Bringing Data Discovery To Hadoop - Part 2
The most exciting thing about Oracle Big Data Discovery is its integration with all the latest tools in the Hadoop ecosystem. This includes Spark, which is rapidly supplanting MapReduce as the processing paradigm of choice on distributed architectures. BDD also makes clever use of the tried and tested Hive as a metadata layer, meaning it has a stable foundation on which to build its complex data processing operations.
In our first post of this series, we showcased some of BDD's most handy features, from its streamlined UI to its very flexible data transformation abilities. In this post, we'll delve a little deeper into BDD's underlying mechanics and explain why we think the application might be a great solution for Hadoop users.
Much of the backbone for BDD's data processing operations lie in Hive, which effectively acts as a robust metastore for BDD. While operations on the data itself are not performed using Hive functions (which currently run on MapReduce), Hive is a great way to store and retrieve information about the data: where it lives, what it looks like, and how it's formatted.
For organizations that are already running data in Hive, the integration with BDD couldn't be simpler. The application ships with a data processing tool that can automatically import databases and tables from Hive, all while keeping data types intact. The tool can also sync up with a Hive database so that when new tables are created a user can automatically work with that data in BDD. If a table is dropped, BDD deletes that particular data set from its index. Currently, the 1.0 version doesn't support updates to existing Hive tables, but we hope to see that feature in an upcoming release.

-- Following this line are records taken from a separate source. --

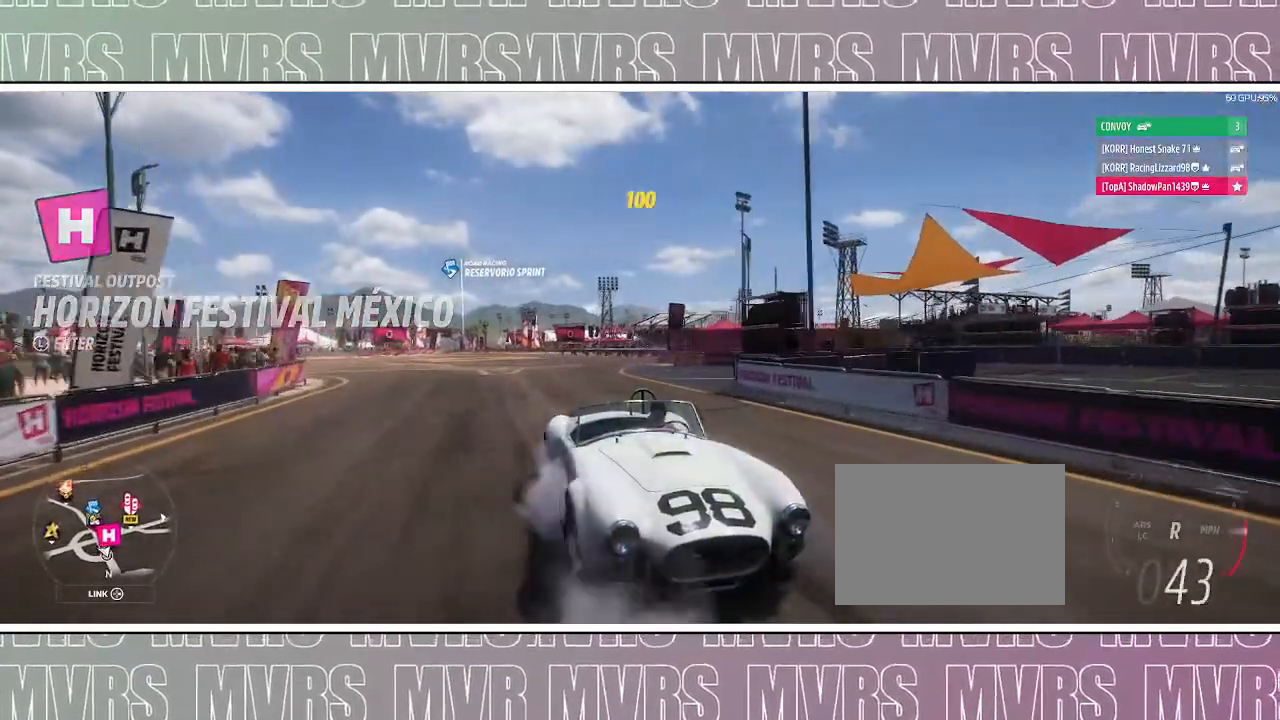
{"buttons": ["R2"], "left_stick": "left", "right_stick": "down", "events": [[233, "left_stick", "left"]]}
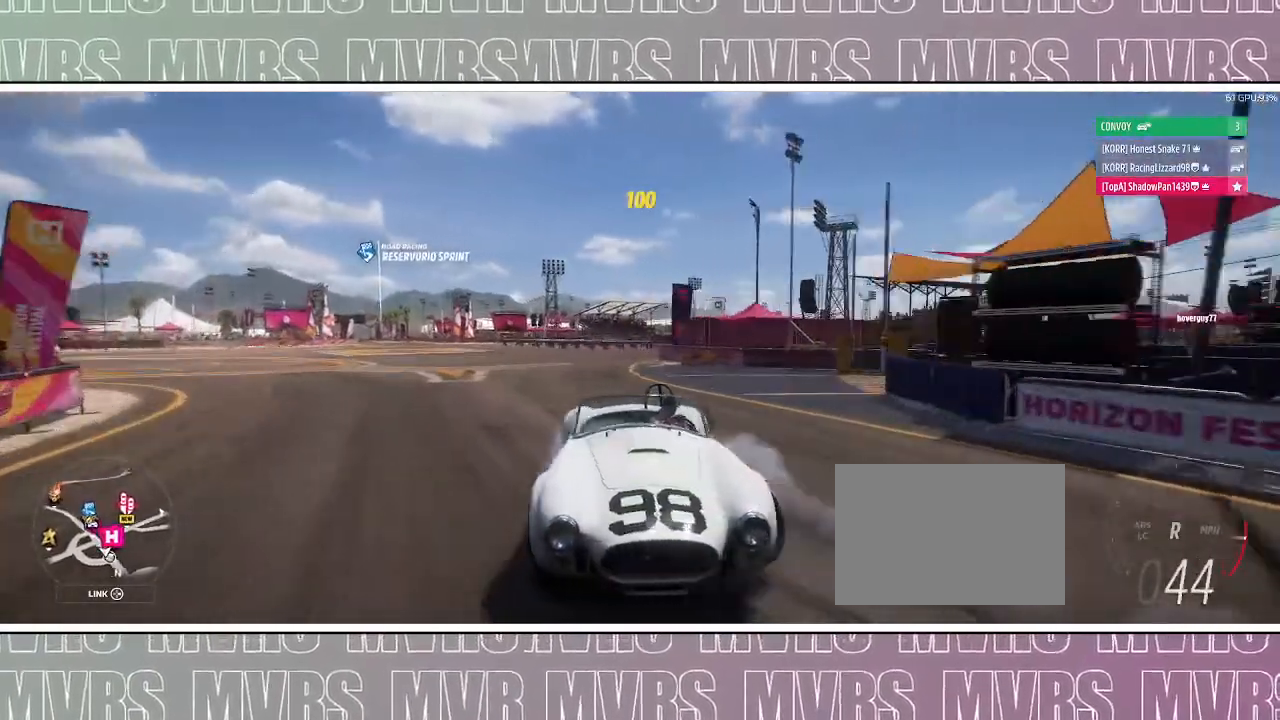
{"buttons": ["R2"], "left_stick": "left", "right_stick": "down", "events": []}
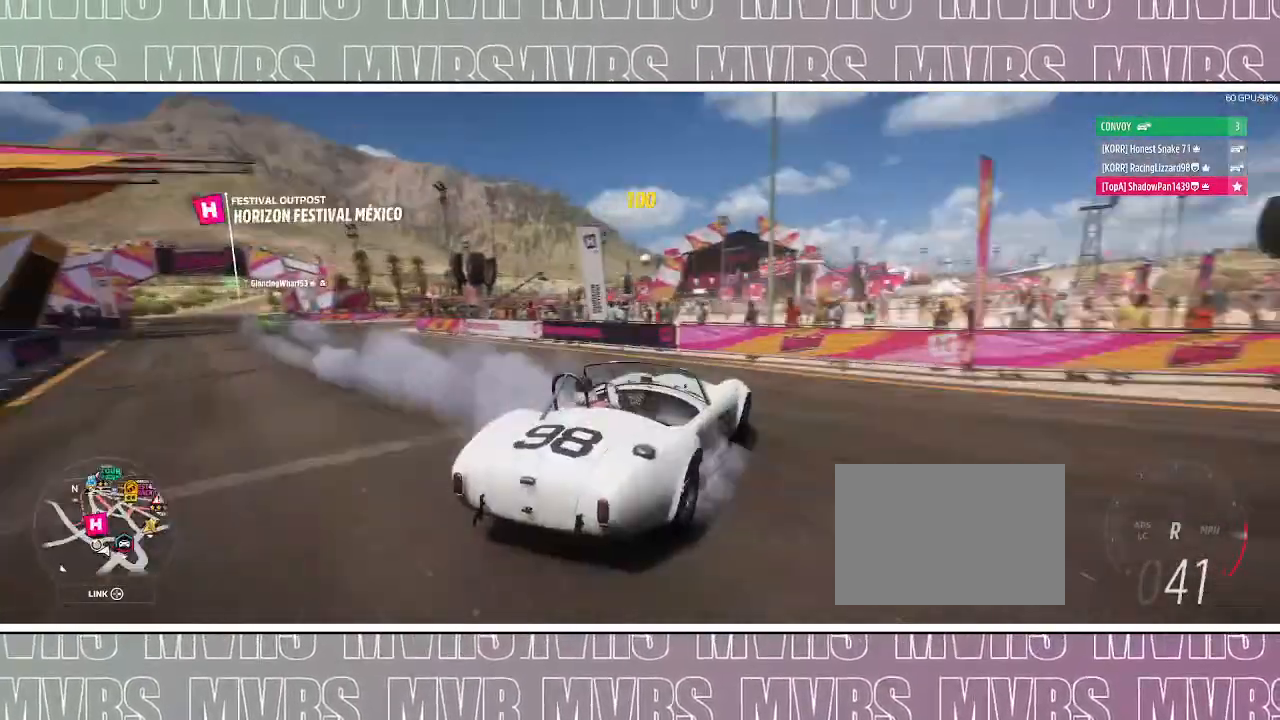
{"buttons": ["R2"], "left_stick": "center", "right_stick": "center", "events": [[83, "left_stick", "center"], [117, "DPAD_LEFT", "down"], [133, "right_stick", "center"], [217, "CIRCLE", "down"], [283, "DPAD_LEFT", "up"], [333, "CIRCLE", "up"], [367, "CIRCLE", "down"], [450, "CIRCLE", "up"]]}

BDD can also upload data to HDFS and create a new table with that data in Hive to work with. It does this whenever a user uploads a file through the UI. For example, here's what we saw in Hive with the consumer complaints data set from the last post after BDD imported it:
This easy integration with Hive makes BDD a good option for both experienced Hadoop users who are using Hive already, as well as less technical users.

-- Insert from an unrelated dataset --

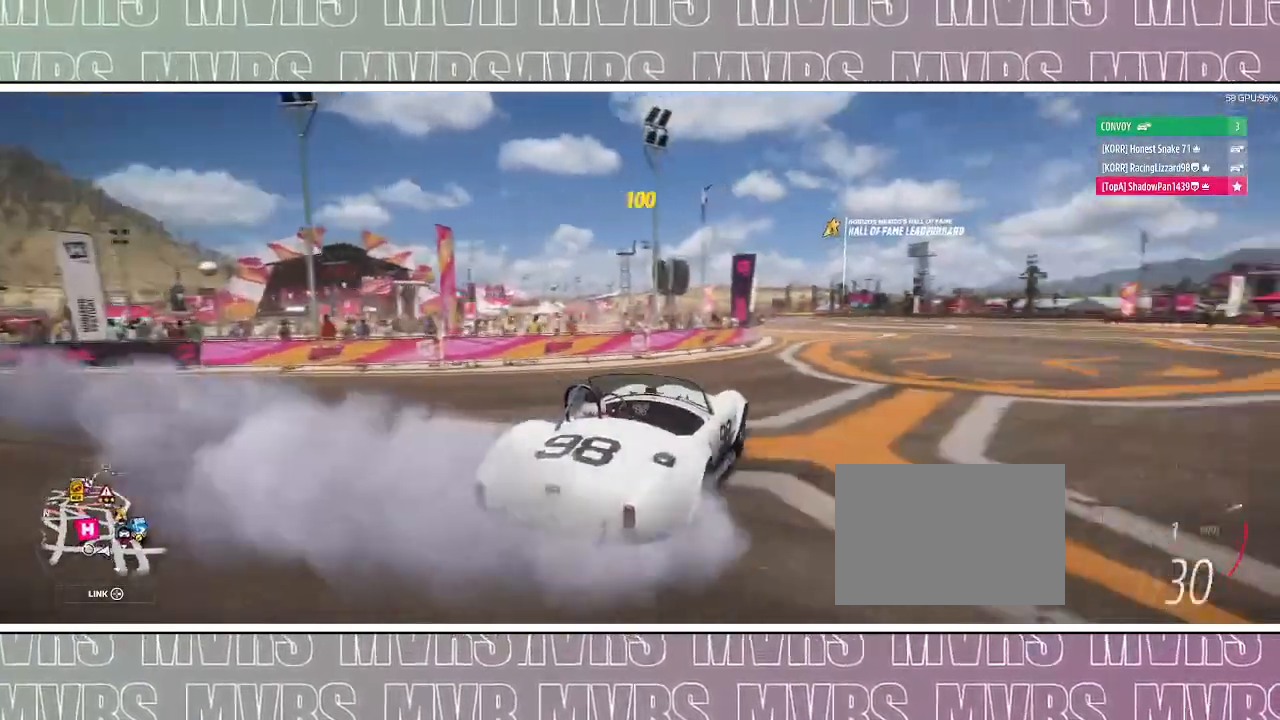
{"buttons": ["R2"], "left_stick": "center", "right_stick": "center", "events": []}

While Hive provides a solid foundation for BDD's operations, Spark is the workhorse. All data processing operations are run through Spark, which allows BDD to analyze and transform data in-memory. This approach effectively sidesteps the launching of slower MapReduce jobs through Hive and gives the processing engine direct access to the data.
When a user commits a series of transforms to a data set via the BDD UI, those transforms are interpreted into a Groovy script that are then passed to Spark through an Oozie job. Here, we can see how some date strings are converted to datetime objects behind the scenes:
After Spark has done its handiwork, the data is then written out to HDFS as a new set of files, serialized and compressed in Avro. The original collection stays intact in another location in case we want to go back to it in the future.
From this point, the data is then loaded into the Dgraph.
The Dgraph is basically an in-memory index, and is what enables the real-time, dynamic exploration of data in BDD. This concept might be familiar to those who have used Oracle Endeca Information Discovery, where the Dgraph also played a key role, and this lineage means BDD inherits some very nice features: quick response, keyword search, impromptu querying, and the ability to unify metrics, structured and unstructured data in a single interface. The biggest difference now is that users have the ability to apply these real-time search and analytic capabilities to data sitting on Hadoop.
We think the marriage of this kind of discovery application with Hadoop makes a lot of sense. For starters, Hadoop has enabled organizations to store vast amounts of data cheaply without necessarily knowing everything about its structure and contents. BDD, meanwhile, offers a solution to indexing exactly this kind of data -- data that is irregular, inconsistent and varied.
There's also the issue of access. Currently, most data tools in the Hadoop ecosystem require a moderate level of technical knowledge, meaning wide swaths of an organization might have little to no view of all that data on HDFS. BDD offers a system to connect more people to that data, in a way that's straightforward and intuitive.